Remote control of the ultrasound probe by teleoperation is the first step to implementing robotic assistance in US scanning. The operator can control the robotic arm from a distance, be assisted by applying pressure during the scan, or even just profit from the position tracking of the robotic system. Commercial systems for teleoperated ultrasound are available, such as the MGIUS-R3 (MGI Tech Co.) system [23] or the MELODY (AdEchoTech) system [24] . These systems consist of a robotic arm with a force feedback sensor that holds the probe and can be controlled by the operator through a dummy probe up to six degrees of freedom (DOF).

image3 image4

MGIUS-R3 system [23].

../_images/melody.png

Fig. 8 MELODY system [24].#

Collaborative assistance is the next step towards robot autonomy. The goal is usually to assist clinicians conduct the procedures quickly, precisely, and consistently. In their work, Jiang et al. [25] improve image quality by optimizing the orientation of the RUSS probe, aligning it to the normal of the scanned tissue’s surface at the contact point. Another example is the work from Virga et al. [26], which implements an assistive control to limit the contact pressure applied on the contact surface, to estimate and correct the induced deformation. Collaborative robots can also offer therapy guidance in tasks such as needle insertion. Assistance might provide respiratory motion compensation [27] , or assist venipuncture by reconstructing and tracking a superficial vessel as shown in Chen et al. [28] using infrared sensors and automatic image segmentation.

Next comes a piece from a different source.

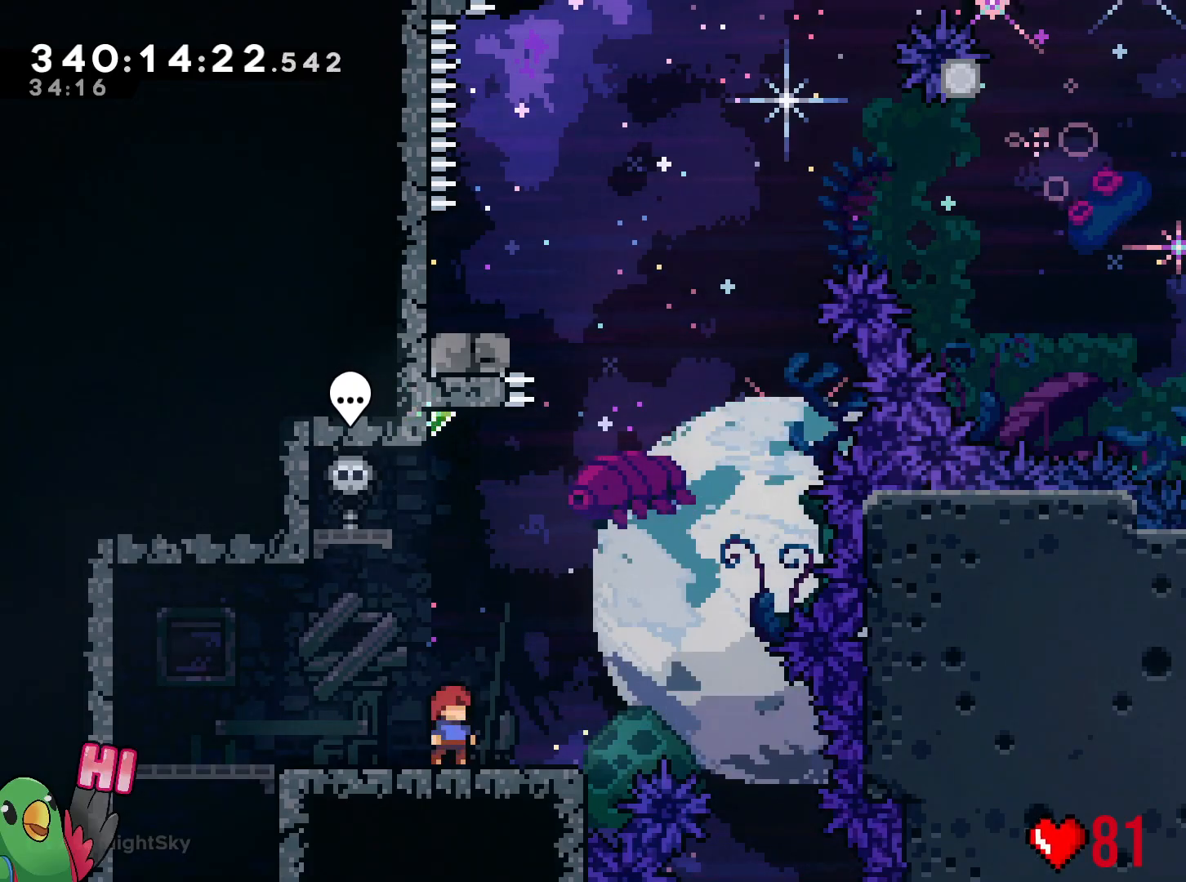
{"buttons": ["B"], "left_stick": "center", "right_stick": "center", "events": [[50, "B", "down"], [267, "Y", "down"], [384, "Y", "up"], [401, "B", "up"], [417, "left_stick", "center"], [467, "B", "down"]]}
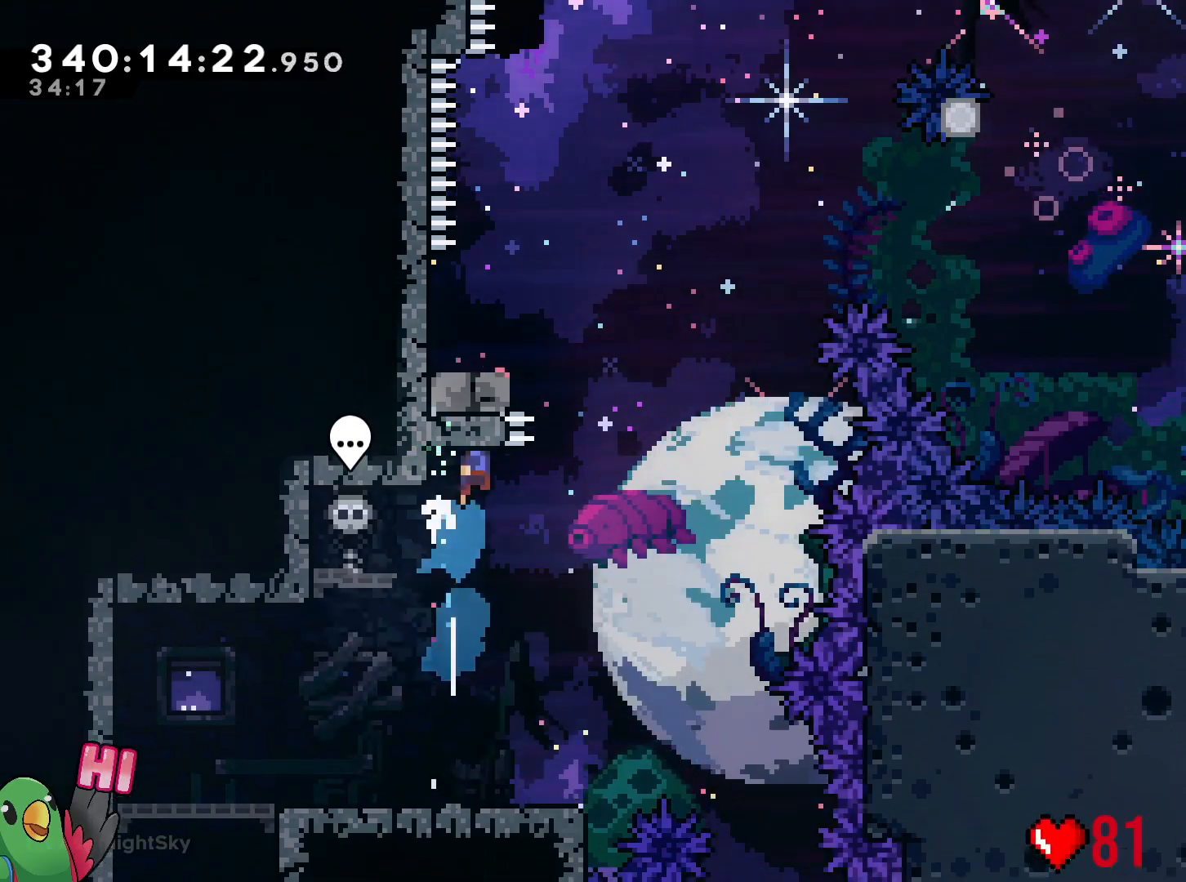
{"buttons": ["B", "Y"], "left_stick": "down-left", "right_stick": "center", "events": [[283, "left_stick", "down-left"], [400, "Y", "down"]]}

Efforts have been made to replace external force sensors with integrated torque sensors in lightweight robots, enhance motion compensation, speed real-time imaging, and improve calibration [29] .

Autonomous systems are those capable of independent task planning, control of the robot, and real-time task optimization, responding to simultaneous possible system changes. The robot must be able to adapt to the patient’s anatomy, to the probe-tissue interaction, and to the image quality. The more autonomy the robot has, the less the operator is involved in the scanning process and can therefore concentrate on interventions or diagnostic tasks. Most of the proposed solutions offer assistance for 3D image reconstruction, trajectory planning, probe positioning, or image quality optimization [29] .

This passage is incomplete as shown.